(Extracted page text data)

+===+

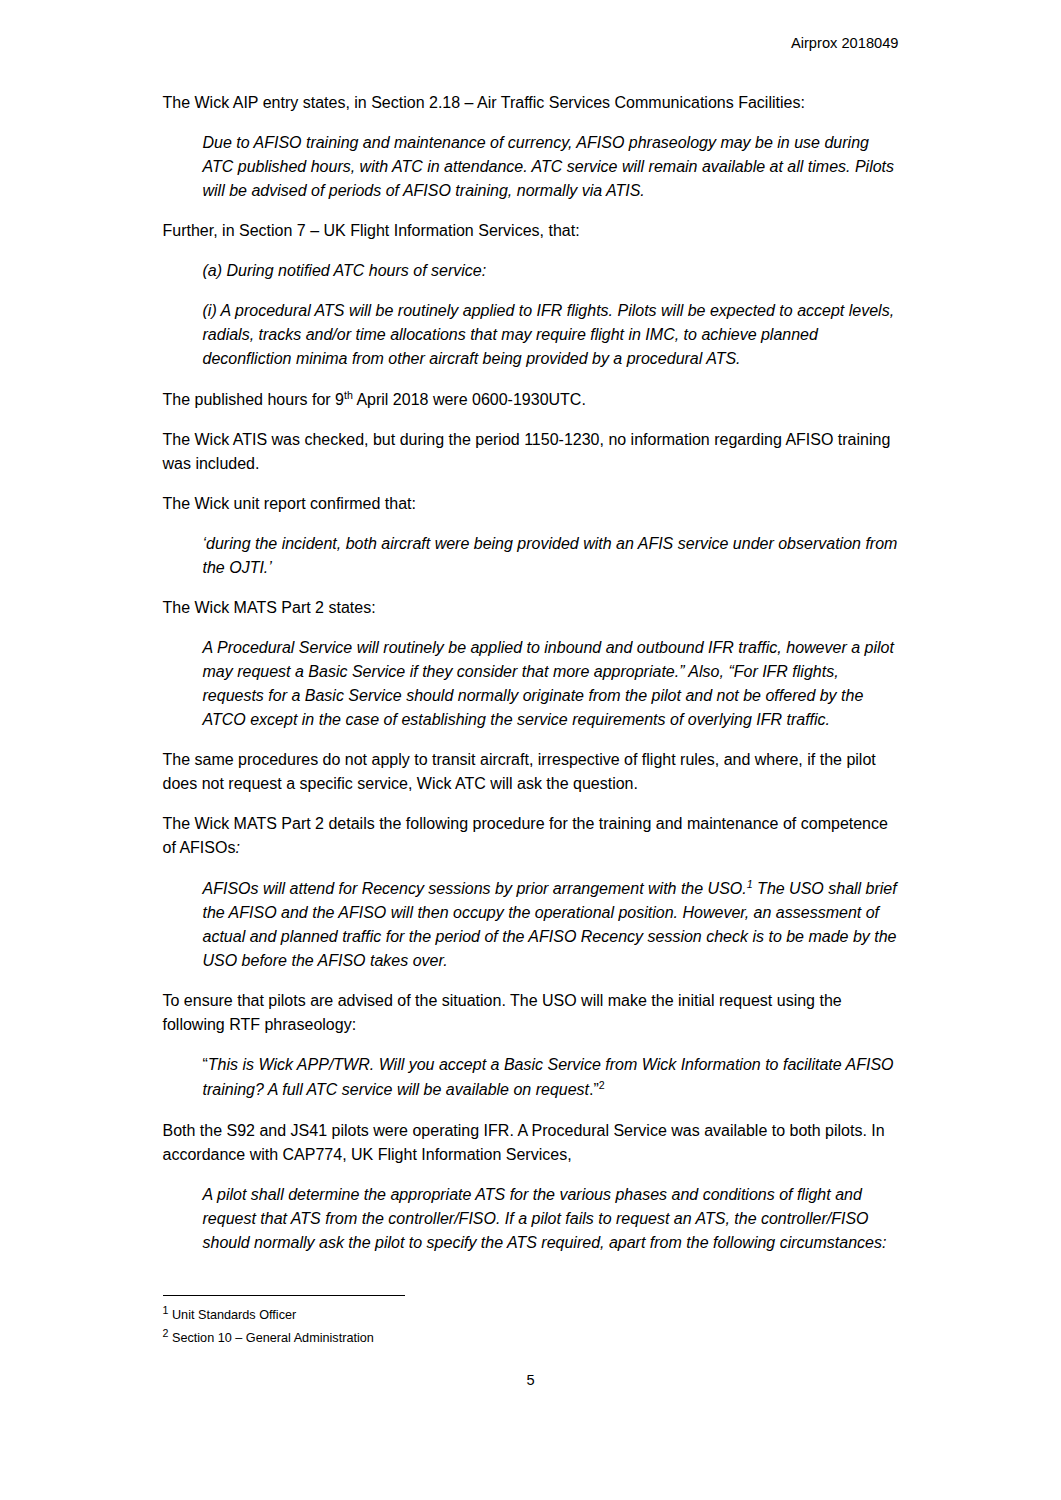Airprox 2018049
The Wick AIP entry states, in Section 2.18 – Air Traffic Services Communications Facilities:
Due to AFISO training and maintenance of currency, AFISO phraseology may be in use during ATC published hours, with ATC in attendance. ATC service will remain available at all times. Pilots will be advised of periods of AFISO training, normally via ATIS.
Further, in Section 7 – UK Flight Information Services, that:
(a) During notified ATC hours of service:
(i) A procedural ATS will be routinely applied to IFR flights. Pilots will be expected to accept levels, radials, tracks and/or time allocations that may require flight in IMC, to achieve planned deconfliction minima from other aircraft being provided by a procedural ATS.
The published hours for 9th April 2018 were 0600-1930UTC.
The Wick ATIS was checked, but during the period 1150-1230, no information regarding AFISO training was included.
The Wick unit report confirmed that:
‘during the incident, both aircraft were being provided with an AFIS service under observation from the OJTI.’
The Wick MATS Part 2 states:
A Procedural Service will routinely be applied to inbound and outbound IFR traffic, however a pilot may request a Basic Service if they consider that more appropriate.” Also, “For IFR flights, requests for a Basic Service should normally originate from the pilot and not be offered by the ATCO except in the case of establishing the service requirements of overlying IFR traffic.
The same procedures do not apply to transit aircraft, irrespective of flight rules, and where, if the pilot does not request a specific service, Wick ATC will ask the question.
The Wick MATS Part 2 details the following procedure for the training and maintenance of competence of AFISOs:
AFISOs will attend for Recency sessions by prior arrangement with the USO.1 The USO shall brief the AFISO and the AFISO will then occupy the operational position. However, an assessment of actual and planned traffic for the period of the AFISO Recency session check is to be made by the USO before the AFISO takes over.
To ensure that pilots are advised of the situation. The USO will make the initial request using the following RTF phraseology:
“This is Wick APP/TWR. Will you accept a Basic Service from Wick Information to facilitate AFISO training? A full ATC service will be available on request.”2
Both the S92 and JS41 pilots were operating IFR. A Procedural Service was available to both pilots. In accordance with CAP774, UK Flight Information Services,
A pilot shall determine the appropriate ATS for the various phases and conditions of flight and request that ATS from the controller/FISO. If a pilot fails to request an ATS, the controller/FISO should normally ask the pilot to specify the ATS required, apart from the following circumstances:
1 Unit Standards Officer
2 Section 10 – General Administration
5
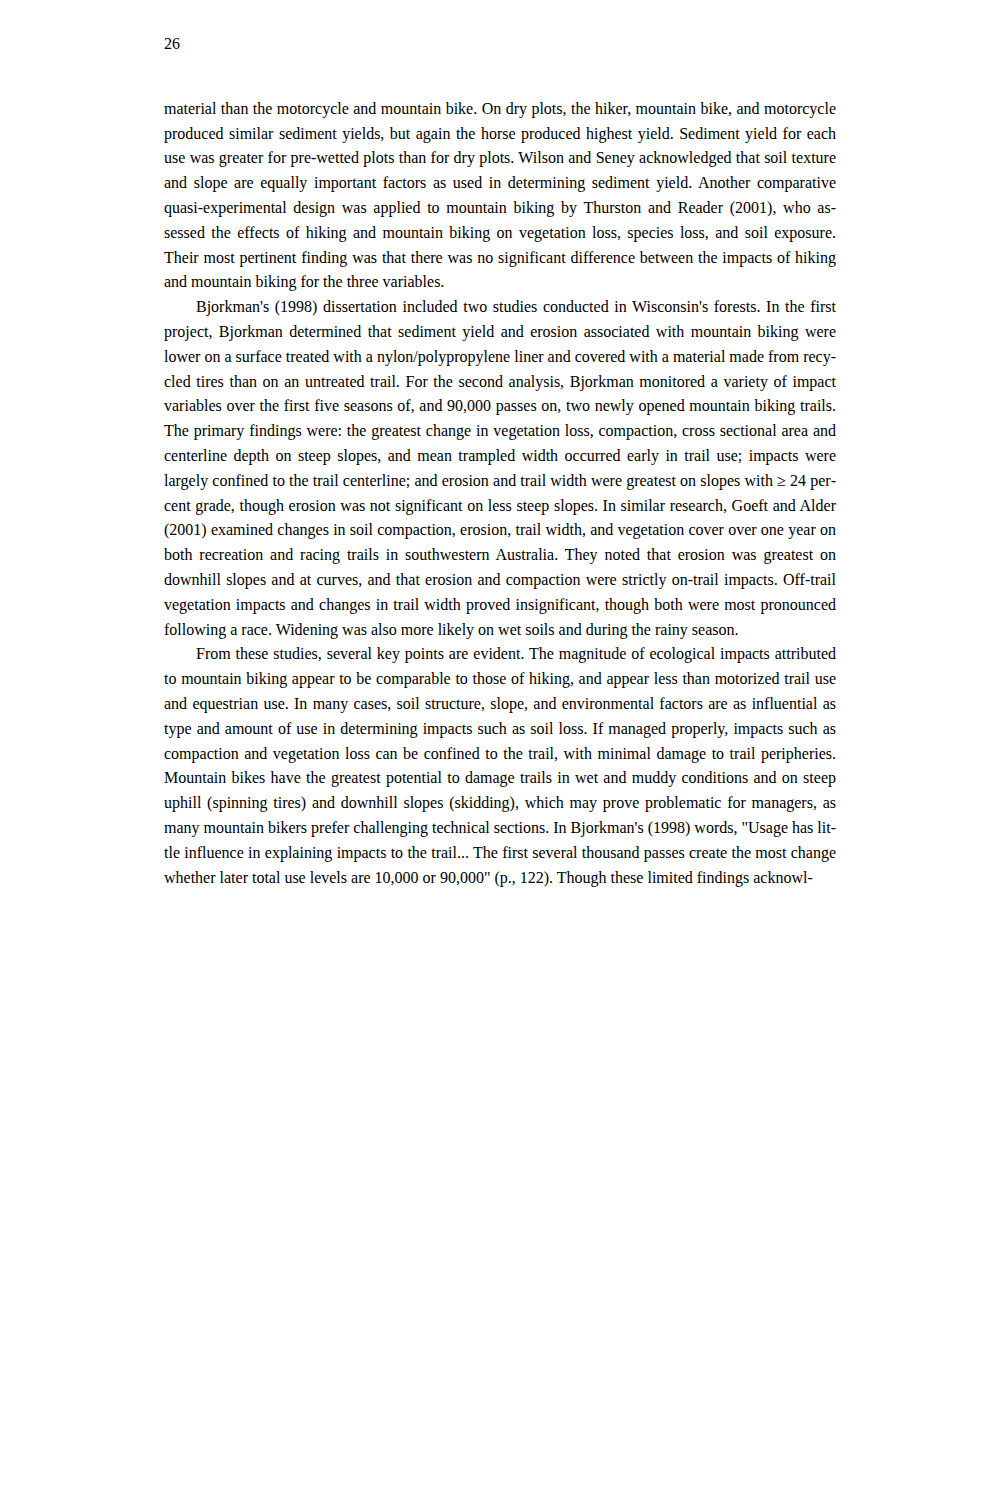26
material than the motorcycle and mountain bike. On dry plots, the hiker, mountain bike, and motorcycle produced similar sediment yields, but again the horse produced highest yield. Sediment yield for each use was greater for pre-wetted plots than for dry plots. Wilson and Seney acknowledged that soil texture and slope are equally important factors as used in determining sediment yield. Another comparative quasi-experimental design was applied to mountain biking by Thurston and Reader (2001), who assessed the effects of hiking and mountain biking on vegetation loss, species loss, and soil exposure. Their most pertinent finding was that there was no significant difference between the impacts of hiking and mountain biking for the three variables.
Bjorkman's (1998) dissertation included two studies conducted in Wisconsin's forests. In the first project, Bjorkman determined that sediment yield and erosion associated with mountain biking were lower on a surface treated with a nylon/polypropylene liner and covered with a material made from recycled tires than on an untreated trail. For the second analysis, Bjorkman monitored a variety of impact variables over the first five seasons of, and 90,000 passes on, two newly opened mountain biking trails. The primary findings were: the greatest change in vegetation loss, compaction, cross sectional area and centerline depth on steep slopes, and mean trampled width occurred early in trail use; impacts were largely confined to the trail centerline; and erosion and trail width were greatest on slopes with ≥ 24 percent grade, though erosion was not significant on less steep slopes. In similar research, Goeft and Alder (2001) examined changes in soil compaction, erosion, trail width, and vegetation cover over one year on both recreation and racing trails in southwestern Australia. They noted that erosion was greatest on downhill slopes and at curves, and that erosion and compaction were strictly on-trail impacts. Off-trail vegetation impacts and changes in trail width proved insignificant, though both were most pronounced following a race. Widening was also more likely on wet soils and during the rainy season.
From these studies, several key points are evident. The magnitude of ecological impacts attributed to mountain biking appear to be comparable to those of hiking, and appear less than motorized trail use and equestrian use. In many cases, soil structure, slope, and environmental factors are as influential as type and amount of use in determining impacts such as soil loss. If managed properly, impacts such as compaction and vegetation loss can be confined to the trail, with minimal damage to trail peripheries. Mountain bikes have the greatest potential to damage trails in wet and muddy conditions and on steep uphill (spinning tires) and downhill slopes (skidding), which may prove problematic for managers, as many mountain bikers prefer challenging technical sections. In Bjorkman's (1998) words, "Usage has little influence in explaining impacts to the trail... The first several thousand passes create the most change whether later total use levels are 10,000 or 90,000" (p., 122). Though these limited findings acknowl-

+===+

*WHAT TO WORK ON*: Repeat the entries above verbatim, but only from the line that has "A Procedural Service will" down to the line that has "Both the S92", inclusive.

*SOLUTION*:
A Procedural Service will routinely be applied to inbound and outbound IFR traffic, however a pilot may request a Basic Service if they consider that more appropriate.” Also, “For IFR flights, requests for a Basic Service should normally originate from the pilot and not be offered by the ATCO except in the case of establishing the service requirements of overlying IFR traffic.
The same procedures do not apply to transit aircraft, irrespective of flight rules, and where, if the pilot does not request a specific service, Wick ATC will ask the question.
The Wick MATS Part 2 details the following procedure for the training and maintenance of competence of AFISOs:
AFISOs will attend for Recency sessions by prior arrangement with the USO.1 The USO shall brief the AFISO and the AFISO will then occupy the operational position. However, an assessment of actual and planned traffic for the period of the AFISO Recency session check is to be made by the USO before the AFISO takes over.
To ensure that pilots are advised of the situation. The USO will make the initial request using the following RTF phraseology:
“This is Wick APP/TWR. Will you accept a Basic Service from Wick Information to facilitate AFISO training? A full ATC service will be available on request.”2
Both the S92 and JS41 pilots were operating IFR. A Procedural Service was available to both pilots. In accordance with CAP774, UK Flight Information Services,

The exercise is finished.